Spark was written in Scala, which is considered the primary language for interacting with the Spark Core engine. Out of the box, Spark also comes with API connectors for using Java, R, and Python.

Spark libraries

  • The Spark Core engine functions partly as an application programming interface (API) layer and underpins a set of related tools for managing and analyzing data.
  • Spark SQL -- One of the most commonly used libraries, Spark SQL enables users to query data stored in disparate applications using the common SQL language.
  • Spark Streaming -- This library allows users to build applications that analyze and present data in real time.
  • MLlib -- A library of machine learning code that enables users to apply advanced statistical operations to data in their Spark cluster and to build applications around these analyses.
  • GraphX -- A built-in library of algorithms for graph-parallel computation.

RDDs, DataFrames, and Datasets

An RDD is an immutable distributed collection of elements of data, partitioned across nodes in a cluster that can be operated in parallel with a low-level API that offers transformations and actions.

Like an RDD, a DataFrame is an immutable distributed collection of data.

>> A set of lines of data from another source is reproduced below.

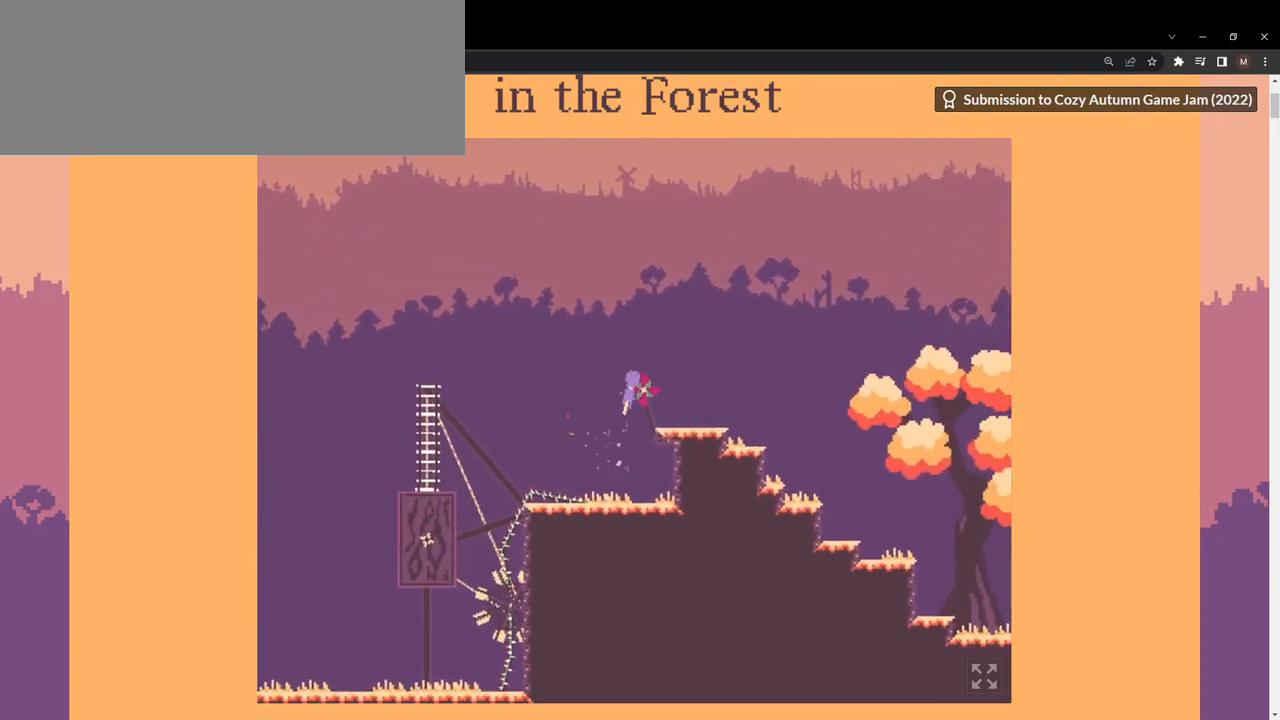
{"keys": [], "events": [[100, "d", "up"], [333, "a", "down"], [433, "a", "up"]]}
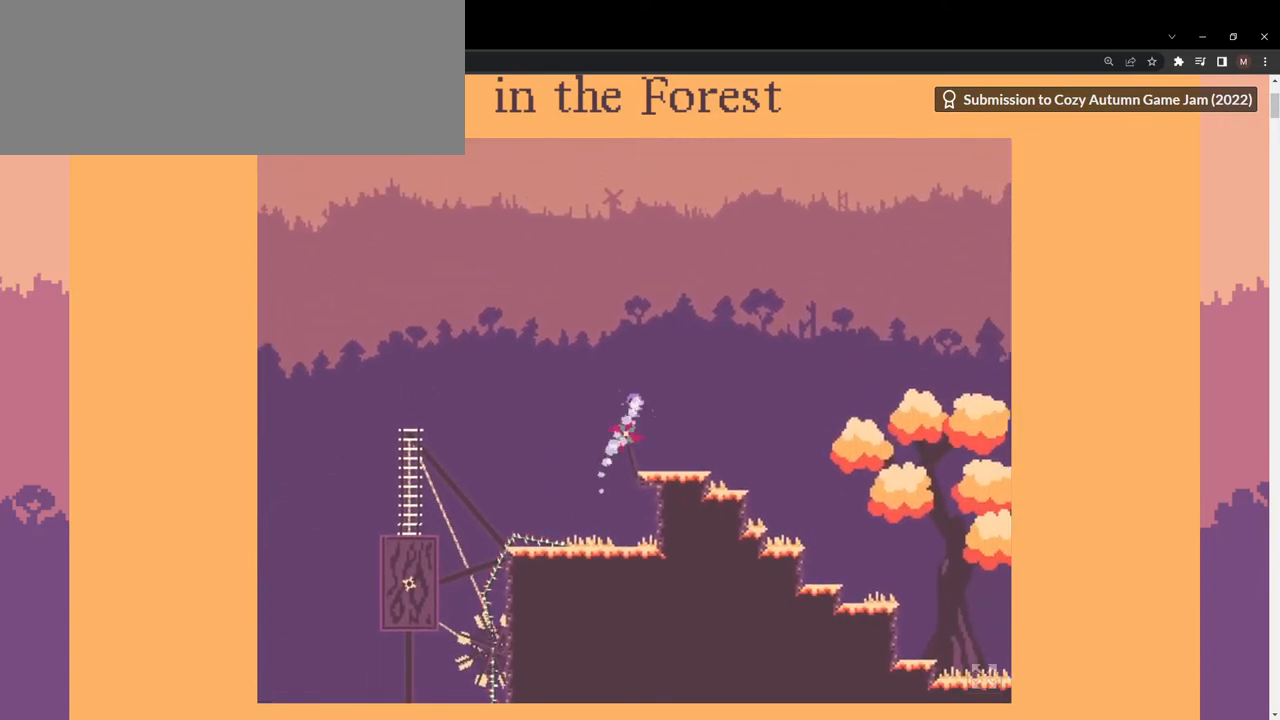
{"keys": ["space"], "events": [[333, "space", "down"], [400, "space", "up"], [500, "space", "down"]]}
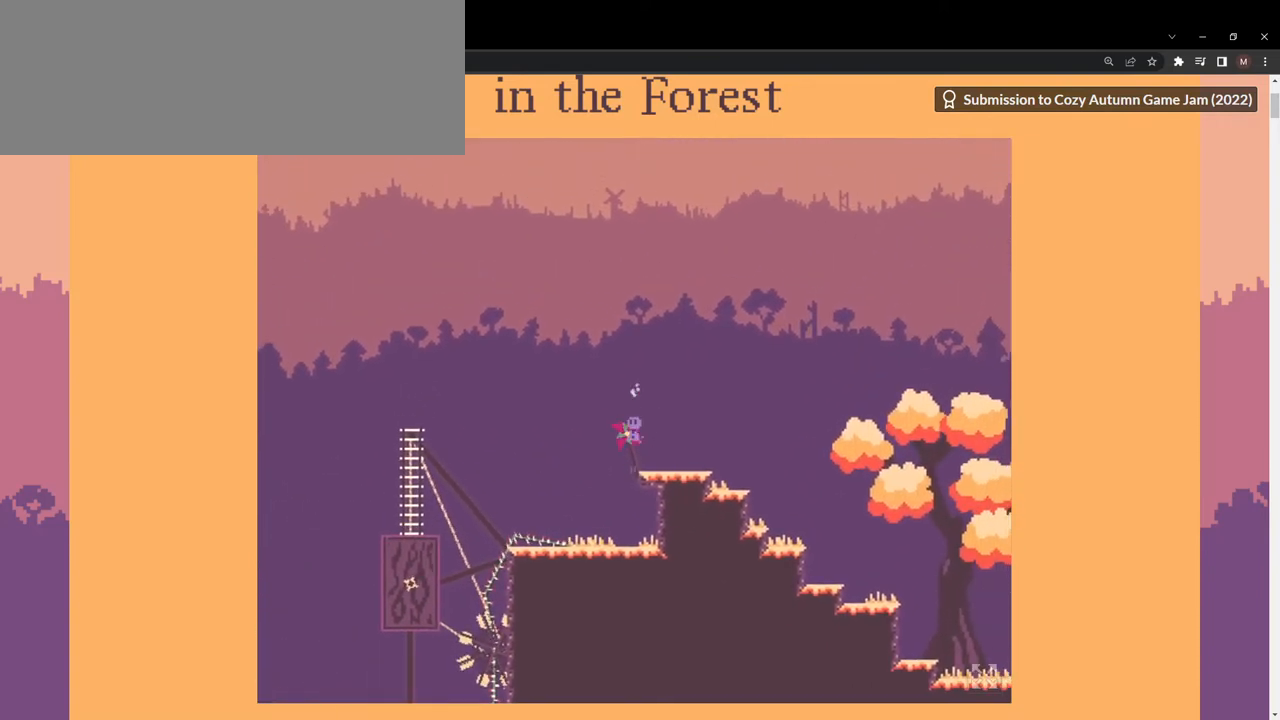
{"keys": ["d"], "events": [[100, "space", "up"], [133, "d", "down"]]}
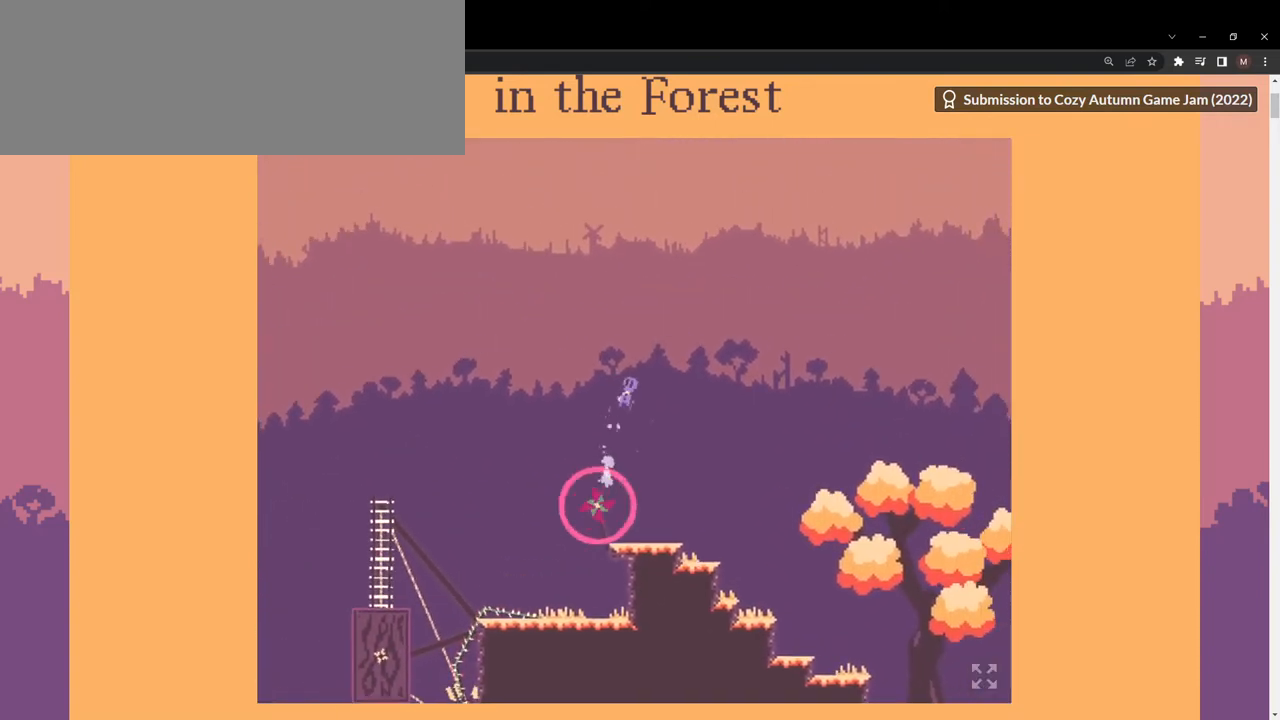
{"keys": ["d"], "events": []}
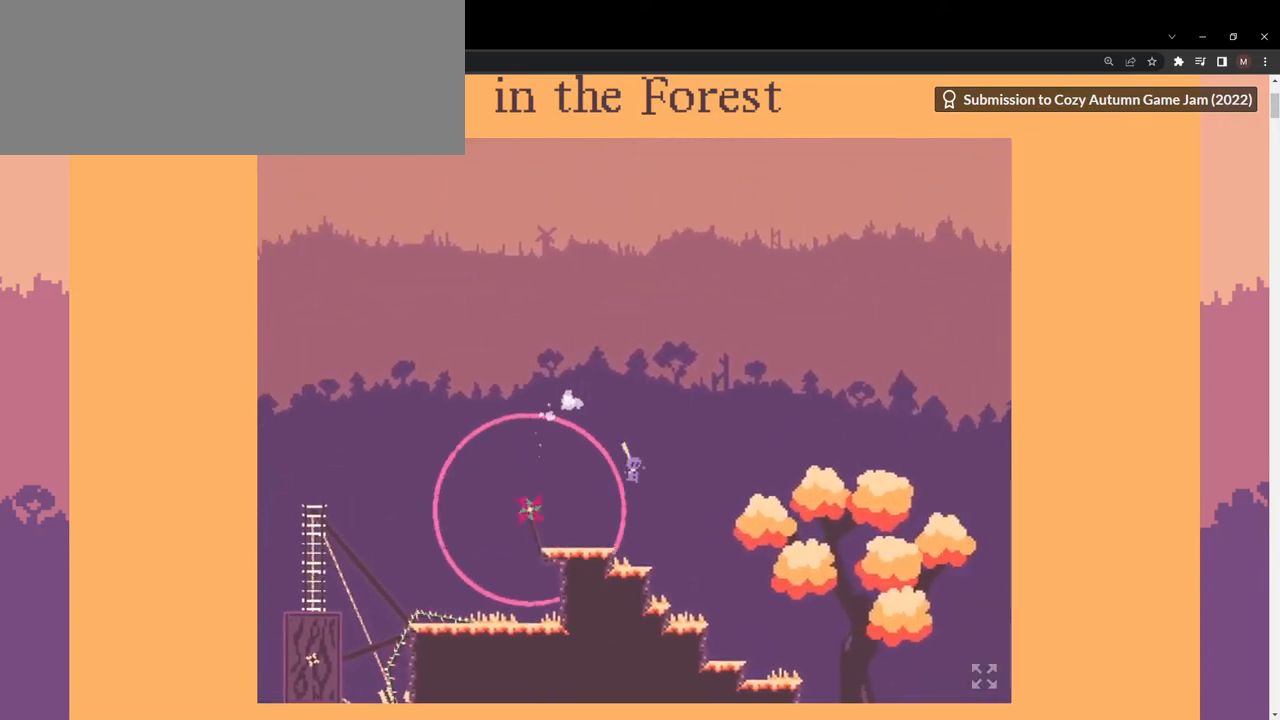
{"keys": ["d"], "events": []}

However, unlike an RDD, data is organized into named columns, like a table in a relational database.

Datasets in Apache Spark are an extension of DataFrame API which provides type-safe, object-oriented programming interface.

Executing SQL-style functions on a Dataframe

Given below is a map-reduce program to get the list of popular movies (which has been rated by many customers using the same input data as Figure 1 above).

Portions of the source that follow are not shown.